Former Autoweb.com founder Frank Zamani is launching an enterprise-level solution. But what does that mean, and how can he succeed?
(www.internetnews.com Via Thomson Dialog NewsEdge)
According to Mark Hilderbrand, general partner of venture capital firm Onset Ventures, on-demand service providers have to stand on their heads in order to penetrate the enterprise market.
"The offering will have to do something that is new and novel, not just enhance something that the customer already has" through an on-premise solution, he told internetnews.com .
Caspio, based in Sunnyvale, Calif., has been offering a Web-based application called Caspio Bridge to small and medium-sized enterprises since 2001. The solution lets non-technical users create form-driven database Web applications.
Founder and CEO Frank Zamani would not disclose the number of customers he has, but told internetnews.com that more than 40,000 applications have been built using Caspio Bridge.
Today, it is launching Caspio Bridge Corporate, an enterprise-level version that provides a guaranteed service level agreement, full-time live telephone and e-mail support, and unlimited users with no per-seat fees.
"We've developed it to meet the needs of enterprises' mission critical needs," said Zamani.
The product's main selling point is its ease of use, and to that extent, it might just meet the criteria suggested by Hilderbrand.
"Caspio Bridge was designed to be easy to use for the non-developer crowd," said Zamani.
Executives can create a form for customer orders or self-service forms on a company Web site by using a browser-based interface available on Caspio's Web site.
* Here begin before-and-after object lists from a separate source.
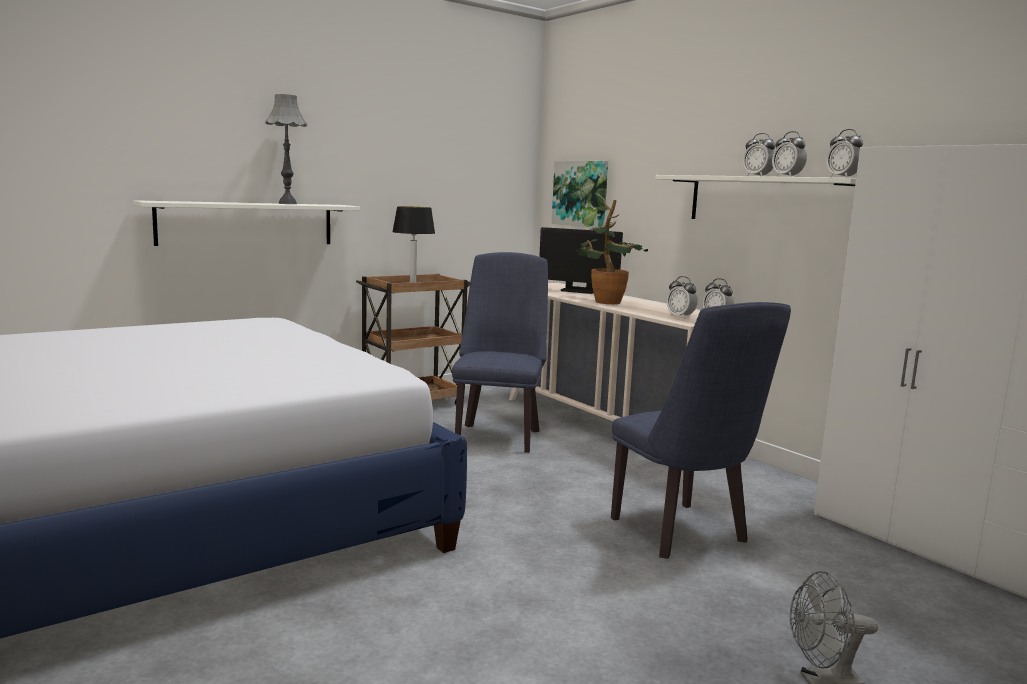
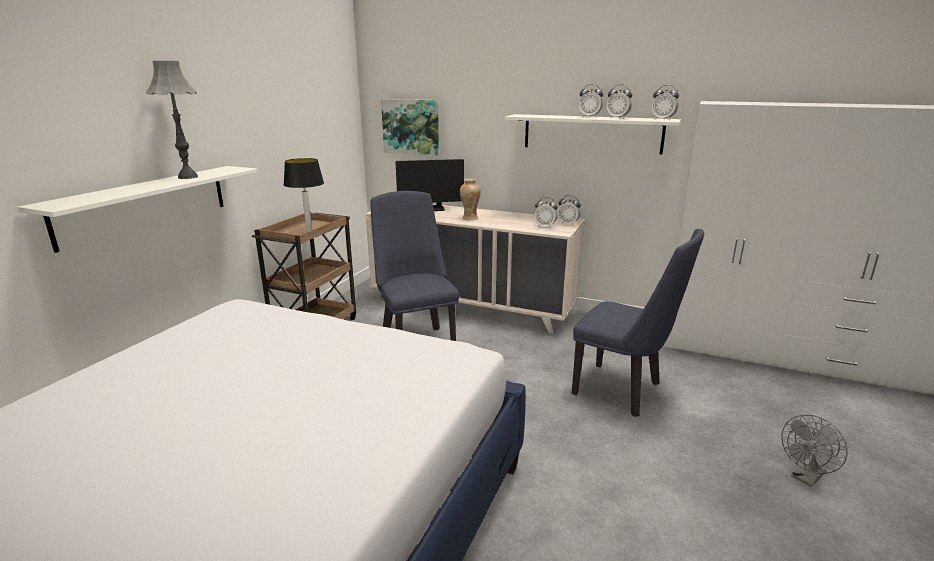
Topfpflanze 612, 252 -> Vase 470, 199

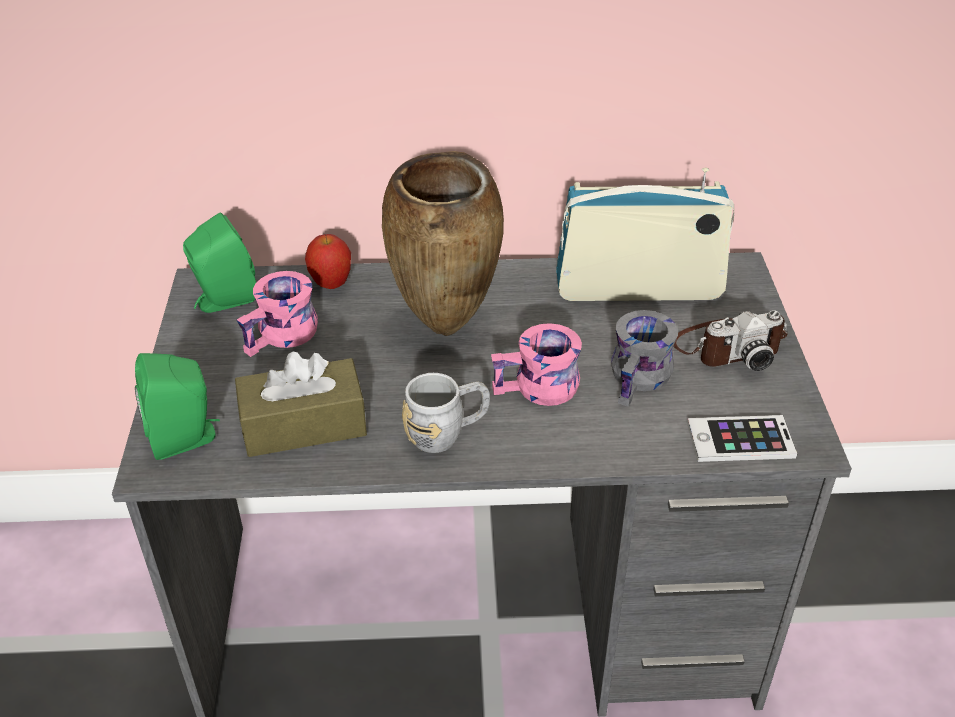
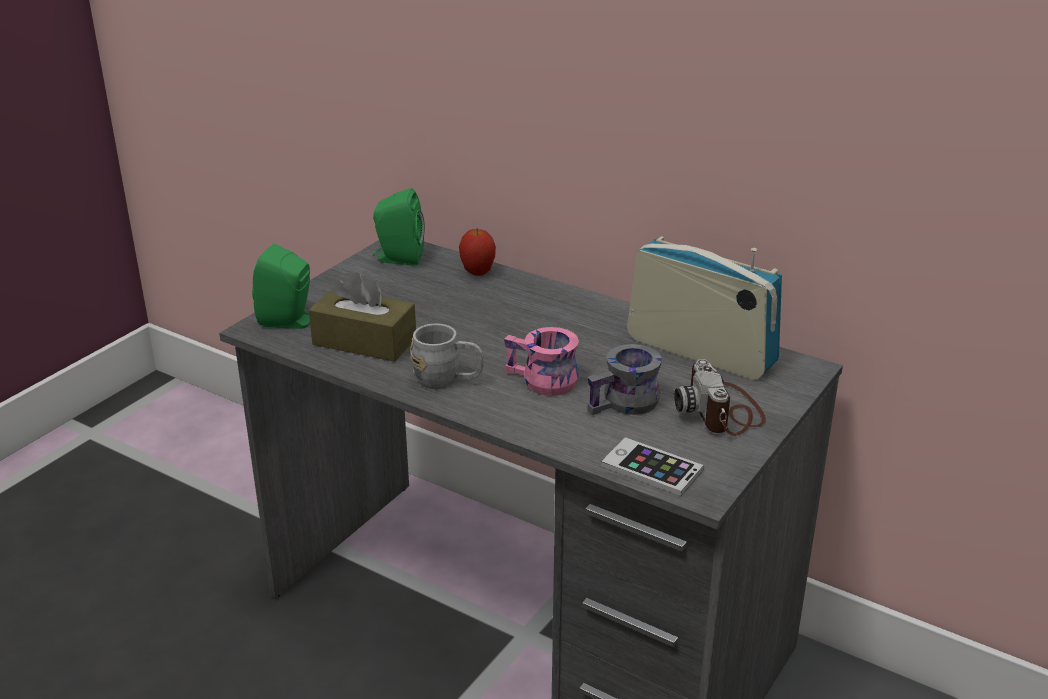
Henkelbecher (rosa) 277, 314 -> none
Vase (braun) 443, 243 -> none
Kamera 731, 340 -> Kamera 720, 397, 60 degrees clockwise

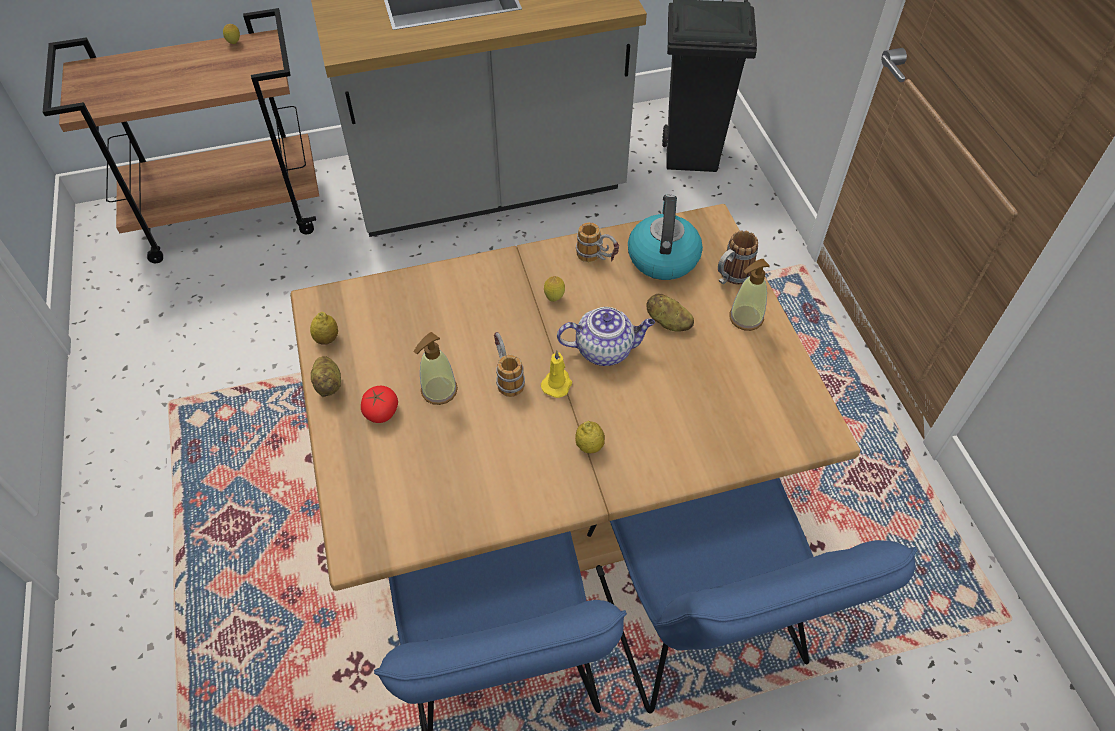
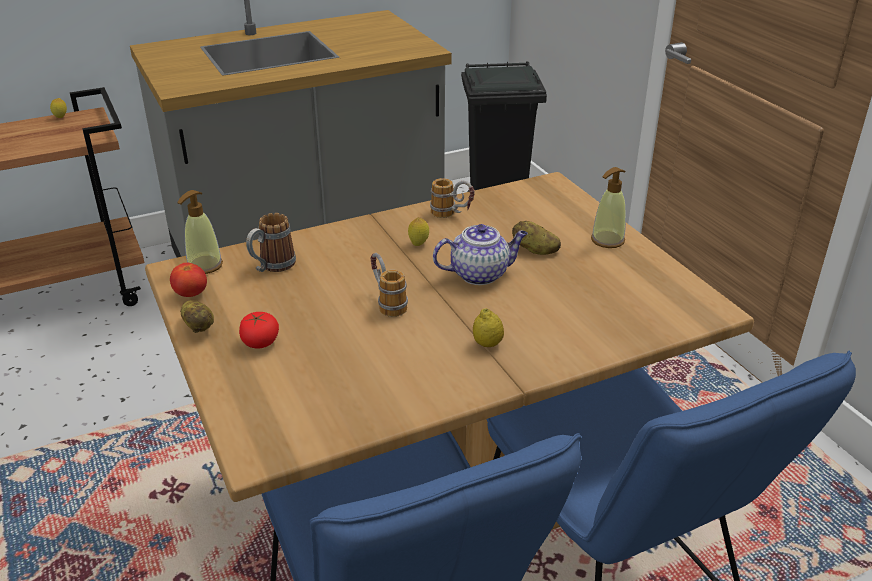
Kerze (gelb) 556, 374 -> none
Wasserkessel 665, 237 -> none
Seifenspender 436, 368 -> Seifenspender 200, 232, moved
Henkelbecher 738, 257 -> Henkelbecher 271, 242, moved
Zitrone 324, 328 -> Tomate 188, 280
They never have to download an executable program.
They can determine database fields and the layout of their form with a simple drag-and-drop without doing any coding themselves.
"We were using Ajax before it even had a name," noted Zamani.
Caspio Bridge creates code behind the scenes. Once users are satisfied with the design of their new application, they can preview it and then capture the code that the application has written for them.
They click on a "deploy" icon, copy the Caspio Bridge code, and paste it into the source code of a page on their own Web sites.
Caspio also stores the data captured by the forms.
"It's so easy," said Peter Kastner, vice president of enterprise integration research, "that it's two steps simpler than even Microsoft Access."
Caspio offers a range of pricing and service levels. The $20-per-month version allows users to create one or two applications, with e-mail based service and limited archiving of data and applications.
The $40 version allows up to five applications, phone and live chat support, and extended archiving.
Caspio Bridge Corporate is priced at an entirely different level.
Pricing starts at $500 per month, and offers an unlimited number of concurrent users, the creation of between 20 and 25 applications, and much more extensive archiving.
But Kastner told internetnews.com that Caspio will most likely find enterprise customers among department-level executives who can't get their projects prioritized, or whose needs are too specific to be deployable across an entire organization.
"They'll get power users who feel they can't go to the IT department," he said. "They say, 'I'll put it on my credit card and be done with it.'"
Zamani also founded pioneering e-commerce site Autoweb.com, which Kastner says gives him a lot of credibility.
But to succeed at the enterprise level, he will have to get himself noticed in an increasingly crowded marketplace.
"The challenge he has is getting his product enough visibility, so he can take a simple product and turn it into a mass-market phenomenon," said Kastner.